Elizabeth, these are delights that used to be made into songs which added to the shape of our culture. Sadly today the neighborhoods are so empty that a woman at home might not see any thing like that. However we still have the birds, the bees, the florals, and things we can surround our homes with to make something happen. And you are right that if you had been gone all day you would have missed that man. I like keeping my apron on all day and when the mail truck comes, sometimes they beep for me to come out and retrieve a package too big for the mail box. They always know I am home.

LadyLydia said...

I wanted to make one more comment on the Jane Eyre quote that someone left: this is the type of novel that is morose and full of disappointments showing only the futility of life. I am trying to portray something higher and nobler here, by referring to Philippians. Even though Paul was a prisoner when he wrote it, he did not write in detail of the terrible way he was treated, or of his own anxiety over it. There are books you can read that, though set in tragic settings, bring the reader up into an optimistic can-do attitude. And though the Brontes reportedly grew up in a minister's home, their writing did not reflect much of the goodness of God.

Katrinka said...

There is plenty of negativity in the world and there are plenty of places we can go where we are torn down and torn apart... I always tell my daughter that home is the one place you should be able to go where people think the best of you and courtesy abounds and sweet words are spoken. There are plenty of places who want to speak words like those by Charlotte Bronte. The world is a hard place for young people to find hope today.
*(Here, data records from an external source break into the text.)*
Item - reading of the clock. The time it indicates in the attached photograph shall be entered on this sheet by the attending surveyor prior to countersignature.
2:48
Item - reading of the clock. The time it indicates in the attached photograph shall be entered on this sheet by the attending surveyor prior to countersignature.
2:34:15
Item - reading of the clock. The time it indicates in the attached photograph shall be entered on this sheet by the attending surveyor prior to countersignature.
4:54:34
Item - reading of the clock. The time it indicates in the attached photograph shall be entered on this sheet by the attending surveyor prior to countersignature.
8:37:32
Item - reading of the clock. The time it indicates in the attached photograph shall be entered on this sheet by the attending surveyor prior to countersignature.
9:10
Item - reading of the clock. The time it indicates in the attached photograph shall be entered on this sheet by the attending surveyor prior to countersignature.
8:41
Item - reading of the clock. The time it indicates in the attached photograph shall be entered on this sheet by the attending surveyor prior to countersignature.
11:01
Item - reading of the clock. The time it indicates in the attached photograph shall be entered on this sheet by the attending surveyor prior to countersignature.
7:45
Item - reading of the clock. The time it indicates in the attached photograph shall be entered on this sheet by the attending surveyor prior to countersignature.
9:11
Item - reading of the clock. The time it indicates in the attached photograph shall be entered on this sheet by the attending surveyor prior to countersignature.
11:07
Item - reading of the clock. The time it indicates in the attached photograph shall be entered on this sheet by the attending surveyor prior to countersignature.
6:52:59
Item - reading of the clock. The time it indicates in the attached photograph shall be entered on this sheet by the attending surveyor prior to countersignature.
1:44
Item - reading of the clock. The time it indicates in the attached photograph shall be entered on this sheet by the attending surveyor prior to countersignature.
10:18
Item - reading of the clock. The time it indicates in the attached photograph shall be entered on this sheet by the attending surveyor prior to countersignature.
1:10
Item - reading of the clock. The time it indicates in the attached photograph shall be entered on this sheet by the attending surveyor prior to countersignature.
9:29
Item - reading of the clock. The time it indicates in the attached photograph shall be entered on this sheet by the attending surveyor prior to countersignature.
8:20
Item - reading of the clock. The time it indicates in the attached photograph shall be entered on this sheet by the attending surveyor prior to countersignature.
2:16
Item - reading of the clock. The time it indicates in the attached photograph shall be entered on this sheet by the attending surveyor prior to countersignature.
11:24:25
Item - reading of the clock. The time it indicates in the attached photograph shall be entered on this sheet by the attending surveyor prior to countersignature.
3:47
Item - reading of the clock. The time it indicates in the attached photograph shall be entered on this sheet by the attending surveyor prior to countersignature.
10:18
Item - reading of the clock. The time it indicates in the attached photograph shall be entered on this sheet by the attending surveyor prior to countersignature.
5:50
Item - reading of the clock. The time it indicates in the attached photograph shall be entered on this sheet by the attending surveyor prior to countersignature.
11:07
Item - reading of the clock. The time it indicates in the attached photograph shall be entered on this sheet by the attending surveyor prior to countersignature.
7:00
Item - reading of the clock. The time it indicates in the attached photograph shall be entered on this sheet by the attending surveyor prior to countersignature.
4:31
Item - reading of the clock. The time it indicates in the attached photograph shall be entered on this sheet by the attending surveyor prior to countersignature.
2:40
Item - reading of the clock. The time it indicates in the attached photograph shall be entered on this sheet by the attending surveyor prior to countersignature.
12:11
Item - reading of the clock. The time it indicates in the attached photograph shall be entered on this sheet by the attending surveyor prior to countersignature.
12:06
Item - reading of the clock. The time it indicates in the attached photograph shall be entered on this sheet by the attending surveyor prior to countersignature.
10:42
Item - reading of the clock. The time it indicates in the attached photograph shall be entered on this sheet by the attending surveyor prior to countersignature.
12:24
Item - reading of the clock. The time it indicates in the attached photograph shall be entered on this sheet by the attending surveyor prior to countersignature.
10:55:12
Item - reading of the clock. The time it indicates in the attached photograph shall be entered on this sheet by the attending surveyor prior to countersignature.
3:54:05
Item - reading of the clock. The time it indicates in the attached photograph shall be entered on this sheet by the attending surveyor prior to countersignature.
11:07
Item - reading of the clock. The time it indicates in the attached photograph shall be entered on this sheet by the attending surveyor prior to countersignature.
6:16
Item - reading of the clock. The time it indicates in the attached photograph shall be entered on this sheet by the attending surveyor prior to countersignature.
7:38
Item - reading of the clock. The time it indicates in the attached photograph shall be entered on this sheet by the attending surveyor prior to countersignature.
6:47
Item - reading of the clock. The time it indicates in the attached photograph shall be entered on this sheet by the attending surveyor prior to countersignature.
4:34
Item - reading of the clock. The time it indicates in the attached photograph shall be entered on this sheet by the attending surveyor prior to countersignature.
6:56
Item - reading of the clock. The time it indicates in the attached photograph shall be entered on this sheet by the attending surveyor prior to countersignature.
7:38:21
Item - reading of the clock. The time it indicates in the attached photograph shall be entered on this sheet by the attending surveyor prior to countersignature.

I like how you occasionally mention the things about living today in America that you enjoy, Lydia. Like so many choices in the grocery store, plenty of inexpensive decorating touches to choose from at the Dollar Store, freedom to worship, all the things that we can forget to enjoy if we focus too much on the economy. I think we can kind of insulate ourselves from some of the gloom of today because we are at home more. My mother was a farm wife during the depression, and we were once touring a museum with items from the depression and I asked her what she remembered from that time. She said she hardly knew there was a depression because they farmed with horses and grew nearly everything they needed and they always had plenty.

LadyLydia said...

Katrinka, I agree with you. My mother was so innovative and had such an optimistic love for life that I was not even aware when there was a war going on or poverty was upon us. I just thought she liked to make potato soup, and enjoyed making clothes out of flour sacks. This is one thing that women have to remember: you pass on attitudes to your children that will harm them when they start raising their children. It is not healthy to raise children in an atmosphere of gloom and "life sucks" sort of thing.

Leanne said...

Thank you for this post in particular, and your blog as well. I was "zapped" with the negative at church yesterday and came here to recover some joy! I have decided to need to more jealously guard my mind and my home, even from Christian women, who do not value homemakers, and to spend more time with those who do.

♥ the quiet homemaker said...

Beautiful words, thank you. xx

Anonymous said...

Thank you for this post. I have been stuck in negative moods lately and have been horribly grumpy but this has given me not only good things to think on but things I can do to make my home happier and more peaceful too.